◆ Exercise tasks
- 1) According to the article on the CPMC hospital deal, how much money in affordable housing funds will be paid into the Mayor's Office of Housing?
- 2) For each statement below, say whether it agrees with the article on the CPMC hospital deal, and quote the words from the article that decide it.
(a) The Board of Supervisors approved the term sheet unanimously.
(b) The new deal's transportation impact fees are 30 percent higher than those in the previous deal.
(c) Calvin Welch spoke for the Community Housing Partnership.
- 3) Carry on writing the article on the CPMC hospital deal from its last sentence.

◆ Selected text
= = = =

Even though the Board of Supervisors unanimously approved the term sheet for the California Pacific Medical Center's hospital deal this week, comments from the supervisors and the general public indicated there are still a few outstanding issues before the project returns to the board for final approval, probably in July.
As the Guardian recently reported, CPMC's longstanding contract impasse with the California Nurses Association remains the biggest sticking point even for many labor-community coalition members who helped hammer out the deal that was announced last week. James Tracy of the Community Housing Partnership told the supervisors that he was almost ready to uncork the champagne and celebrate, “but I'm holding off until there is labor peace with the nurses.”
New District 5 Sup. London Breed went on extended tirade ripping into the hard-won compromise plan, voicing support for the nurses, wanting more specifics on how affordable housing money will be used, calling for more money for job training to support the plan's local hiring standards (“I need to know how this is going to transfer into support for Western Addition residents,” and concluding that she's generally supportive of the deal but “I will reserve final judgment.”
Calvin Welch of the Council of Community Housing Organizations echoed Breed's concern that the $36.5 million in affordable housing funds will be paid into the Mayor's Office of Housing's general pot rather than be set aside for specific projects. “We are very concerned with how this multi-faceted program will unfold,” Welch said, asking that COCHO be included in decisions about how the money from CPMC gets used.
Sup. Scott Wiener decried how the new deal's $14 million in transportation impact fees is 30 percent less than the ill-fated previous deal – the result of a significantly smaller footprint of the Cathedral Hill Hospital – saying, “Once again transit comes out on the short end.”

= = = =

◆ Information given
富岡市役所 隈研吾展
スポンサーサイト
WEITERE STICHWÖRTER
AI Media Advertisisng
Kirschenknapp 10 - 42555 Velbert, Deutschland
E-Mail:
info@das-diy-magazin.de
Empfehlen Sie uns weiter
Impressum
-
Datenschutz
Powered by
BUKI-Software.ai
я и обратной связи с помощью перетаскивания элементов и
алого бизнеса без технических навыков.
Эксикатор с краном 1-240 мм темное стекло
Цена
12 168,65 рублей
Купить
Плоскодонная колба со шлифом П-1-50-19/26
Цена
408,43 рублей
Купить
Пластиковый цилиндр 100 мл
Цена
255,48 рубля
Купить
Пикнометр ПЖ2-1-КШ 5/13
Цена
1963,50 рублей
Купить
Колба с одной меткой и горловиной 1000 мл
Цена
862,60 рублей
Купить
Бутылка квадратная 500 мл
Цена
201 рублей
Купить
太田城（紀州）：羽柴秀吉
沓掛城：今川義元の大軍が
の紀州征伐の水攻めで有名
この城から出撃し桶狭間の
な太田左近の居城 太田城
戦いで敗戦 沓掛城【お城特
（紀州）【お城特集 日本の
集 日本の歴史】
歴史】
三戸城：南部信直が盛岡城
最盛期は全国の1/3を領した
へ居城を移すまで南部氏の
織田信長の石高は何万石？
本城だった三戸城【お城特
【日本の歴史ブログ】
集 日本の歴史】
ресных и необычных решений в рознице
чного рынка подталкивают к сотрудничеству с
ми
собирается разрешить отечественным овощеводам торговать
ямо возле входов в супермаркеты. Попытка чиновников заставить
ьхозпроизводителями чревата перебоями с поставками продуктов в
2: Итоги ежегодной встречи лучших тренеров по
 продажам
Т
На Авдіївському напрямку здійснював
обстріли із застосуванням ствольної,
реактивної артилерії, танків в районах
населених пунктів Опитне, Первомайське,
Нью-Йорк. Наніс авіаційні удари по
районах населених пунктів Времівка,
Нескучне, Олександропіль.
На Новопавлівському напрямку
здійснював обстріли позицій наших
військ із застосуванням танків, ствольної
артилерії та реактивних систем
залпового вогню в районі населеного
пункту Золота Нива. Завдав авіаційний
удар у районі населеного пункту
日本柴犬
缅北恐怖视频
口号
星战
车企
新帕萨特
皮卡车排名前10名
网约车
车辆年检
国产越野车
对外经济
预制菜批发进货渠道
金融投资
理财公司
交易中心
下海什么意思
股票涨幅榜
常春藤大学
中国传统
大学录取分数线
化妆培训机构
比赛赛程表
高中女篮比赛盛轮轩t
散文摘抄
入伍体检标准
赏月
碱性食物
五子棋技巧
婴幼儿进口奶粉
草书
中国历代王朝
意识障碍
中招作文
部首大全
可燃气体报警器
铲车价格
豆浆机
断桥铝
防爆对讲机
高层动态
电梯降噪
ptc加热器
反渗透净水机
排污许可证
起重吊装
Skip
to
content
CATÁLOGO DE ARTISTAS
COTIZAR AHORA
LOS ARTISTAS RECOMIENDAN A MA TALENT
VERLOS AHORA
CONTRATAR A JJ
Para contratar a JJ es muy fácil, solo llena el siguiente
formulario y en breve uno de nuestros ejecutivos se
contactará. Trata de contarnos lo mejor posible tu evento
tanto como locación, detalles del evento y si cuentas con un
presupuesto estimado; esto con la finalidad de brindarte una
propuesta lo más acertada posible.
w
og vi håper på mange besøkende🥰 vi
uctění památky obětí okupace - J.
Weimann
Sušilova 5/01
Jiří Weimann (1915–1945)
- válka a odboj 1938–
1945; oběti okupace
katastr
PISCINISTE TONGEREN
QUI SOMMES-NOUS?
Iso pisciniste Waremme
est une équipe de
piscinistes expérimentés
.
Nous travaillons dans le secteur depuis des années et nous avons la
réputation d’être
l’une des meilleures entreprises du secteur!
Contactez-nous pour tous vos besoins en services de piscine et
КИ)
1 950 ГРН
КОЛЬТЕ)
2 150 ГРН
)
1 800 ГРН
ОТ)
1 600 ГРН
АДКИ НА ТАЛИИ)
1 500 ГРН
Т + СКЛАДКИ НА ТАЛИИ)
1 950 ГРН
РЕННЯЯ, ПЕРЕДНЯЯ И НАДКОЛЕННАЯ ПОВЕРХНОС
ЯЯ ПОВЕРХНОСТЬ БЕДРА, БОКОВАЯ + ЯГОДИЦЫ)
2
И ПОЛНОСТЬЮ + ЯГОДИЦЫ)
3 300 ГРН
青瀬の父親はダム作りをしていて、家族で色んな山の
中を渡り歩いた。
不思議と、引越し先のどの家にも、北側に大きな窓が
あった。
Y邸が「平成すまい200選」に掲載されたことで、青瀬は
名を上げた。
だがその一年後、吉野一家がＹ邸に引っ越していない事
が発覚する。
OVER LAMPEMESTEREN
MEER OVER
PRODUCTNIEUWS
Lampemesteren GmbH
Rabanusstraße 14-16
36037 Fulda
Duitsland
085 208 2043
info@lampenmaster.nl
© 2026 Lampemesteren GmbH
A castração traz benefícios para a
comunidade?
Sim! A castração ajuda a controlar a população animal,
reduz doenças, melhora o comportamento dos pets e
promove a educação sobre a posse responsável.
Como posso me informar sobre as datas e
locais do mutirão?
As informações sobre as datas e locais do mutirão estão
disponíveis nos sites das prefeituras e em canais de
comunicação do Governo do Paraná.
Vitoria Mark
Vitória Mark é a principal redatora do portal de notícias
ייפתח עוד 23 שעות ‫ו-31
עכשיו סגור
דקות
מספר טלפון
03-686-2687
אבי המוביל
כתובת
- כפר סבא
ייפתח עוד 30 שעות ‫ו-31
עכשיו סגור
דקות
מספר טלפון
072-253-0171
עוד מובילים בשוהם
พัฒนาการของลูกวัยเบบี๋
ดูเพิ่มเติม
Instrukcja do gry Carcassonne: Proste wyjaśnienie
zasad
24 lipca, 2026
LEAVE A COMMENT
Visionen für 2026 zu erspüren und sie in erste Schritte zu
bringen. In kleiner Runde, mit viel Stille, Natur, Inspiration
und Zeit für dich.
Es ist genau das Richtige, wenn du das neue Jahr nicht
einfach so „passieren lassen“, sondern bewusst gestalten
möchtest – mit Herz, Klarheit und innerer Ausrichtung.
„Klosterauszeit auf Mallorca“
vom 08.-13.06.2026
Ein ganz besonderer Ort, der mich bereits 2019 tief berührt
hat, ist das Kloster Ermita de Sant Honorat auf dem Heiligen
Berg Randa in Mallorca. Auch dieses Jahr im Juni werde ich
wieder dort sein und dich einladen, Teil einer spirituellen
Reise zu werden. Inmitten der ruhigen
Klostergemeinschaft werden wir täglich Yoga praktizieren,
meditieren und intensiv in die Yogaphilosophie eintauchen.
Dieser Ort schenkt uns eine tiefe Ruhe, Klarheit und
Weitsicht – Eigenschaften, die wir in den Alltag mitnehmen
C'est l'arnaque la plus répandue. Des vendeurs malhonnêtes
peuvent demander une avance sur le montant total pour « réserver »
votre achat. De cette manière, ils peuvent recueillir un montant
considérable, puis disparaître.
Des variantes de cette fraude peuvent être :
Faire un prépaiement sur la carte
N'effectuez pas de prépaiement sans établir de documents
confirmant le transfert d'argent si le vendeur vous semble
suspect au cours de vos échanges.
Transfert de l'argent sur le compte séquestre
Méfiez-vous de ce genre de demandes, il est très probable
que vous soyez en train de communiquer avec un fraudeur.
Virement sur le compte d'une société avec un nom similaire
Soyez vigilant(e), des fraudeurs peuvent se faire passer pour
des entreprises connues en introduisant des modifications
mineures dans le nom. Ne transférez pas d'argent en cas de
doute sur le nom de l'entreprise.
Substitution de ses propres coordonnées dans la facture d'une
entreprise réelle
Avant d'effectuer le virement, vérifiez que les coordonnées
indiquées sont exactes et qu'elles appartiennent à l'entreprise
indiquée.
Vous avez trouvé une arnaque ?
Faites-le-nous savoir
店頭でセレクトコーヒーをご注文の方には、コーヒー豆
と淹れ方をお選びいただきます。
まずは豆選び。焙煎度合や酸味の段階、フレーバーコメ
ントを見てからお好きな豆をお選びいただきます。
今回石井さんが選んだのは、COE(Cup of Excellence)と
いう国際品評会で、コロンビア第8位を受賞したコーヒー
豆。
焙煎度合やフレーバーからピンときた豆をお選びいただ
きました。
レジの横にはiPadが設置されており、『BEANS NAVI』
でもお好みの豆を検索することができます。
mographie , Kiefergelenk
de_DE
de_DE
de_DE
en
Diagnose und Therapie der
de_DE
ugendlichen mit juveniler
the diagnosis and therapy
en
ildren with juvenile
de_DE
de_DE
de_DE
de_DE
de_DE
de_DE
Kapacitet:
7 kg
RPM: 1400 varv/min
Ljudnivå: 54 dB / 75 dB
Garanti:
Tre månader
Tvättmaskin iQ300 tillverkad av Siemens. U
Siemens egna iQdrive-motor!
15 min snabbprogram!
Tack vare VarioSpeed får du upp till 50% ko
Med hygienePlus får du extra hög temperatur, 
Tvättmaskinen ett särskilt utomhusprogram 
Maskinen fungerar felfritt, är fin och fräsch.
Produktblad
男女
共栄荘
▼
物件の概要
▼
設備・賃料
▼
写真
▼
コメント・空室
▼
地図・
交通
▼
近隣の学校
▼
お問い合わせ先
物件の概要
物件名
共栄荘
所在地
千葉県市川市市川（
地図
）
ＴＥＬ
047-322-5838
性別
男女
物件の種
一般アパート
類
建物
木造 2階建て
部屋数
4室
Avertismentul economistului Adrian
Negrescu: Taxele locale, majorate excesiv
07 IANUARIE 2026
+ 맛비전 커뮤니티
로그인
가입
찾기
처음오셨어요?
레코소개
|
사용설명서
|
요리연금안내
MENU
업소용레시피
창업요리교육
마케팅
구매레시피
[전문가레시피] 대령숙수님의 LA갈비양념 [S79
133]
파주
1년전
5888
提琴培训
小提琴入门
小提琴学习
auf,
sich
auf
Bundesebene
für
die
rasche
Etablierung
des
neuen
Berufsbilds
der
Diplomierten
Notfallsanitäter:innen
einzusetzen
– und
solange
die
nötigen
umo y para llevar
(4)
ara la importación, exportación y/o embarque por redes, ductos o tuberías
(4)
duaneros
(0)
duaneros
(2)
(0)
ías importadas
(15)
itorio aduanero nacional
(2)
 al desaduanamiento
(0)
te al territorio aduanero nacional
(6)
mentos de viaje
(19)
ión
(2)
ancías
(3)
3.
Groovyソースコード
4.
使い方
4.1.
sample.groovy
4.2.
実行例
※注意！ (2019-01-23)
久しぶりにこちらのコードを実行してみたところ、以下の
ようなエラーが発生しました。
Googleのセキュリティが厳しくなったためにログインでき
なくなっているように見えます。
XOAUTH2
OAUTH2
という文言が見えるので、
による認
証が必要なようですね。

= = = =

◆ Set of answers
- 1) $36.5 million.

- 2)
(a) Yes: "the Board of Supervisors unanimously approved the term sheet"
(b) No: "is 30 percent less than the ill-fated previous deal"
(c) No: "Calvin Welch of the Council of Community Housing Organizations"

- 3)
The change called for by more supervisors than any other is an increase in job training funds to support the guarantee that 30 percent of construction jobs and 40 percent of permanent entry level jobs go to San Franciscans. Even though job training funds were doubled to $4 million under the new agreement, some supervisors and activists say that's not enough.
“That's a big improvement, but it's still not enough, given the type of training needed for low-income San Franciscans to be able to work in the hospitals,” Gordon Mar of San Franciscans For Healthcare, Housing, Jobs and Justice told the Guardian.
Yet even with all these gripes and picking of nits, which will play out as the development agreement is prepared and goes through the Planning Commission approval process starting in May, the consensus across the ideological spectrum seems to be that this is a good deal for the city that is likely to be approved if CPMC can reach a contract with CNA
And all hailed it as a vast improvement over the deal CPMC cut last year with the Mayor's Office, offering a lesson for city officials who are now negotiating other big deals, such as the Warriors Arena proposal. As Sup. John Avalos said at the hearing, “I remember a statement form the Mayor's Office last year that this is the best we can get. I think we always need to challenge that.”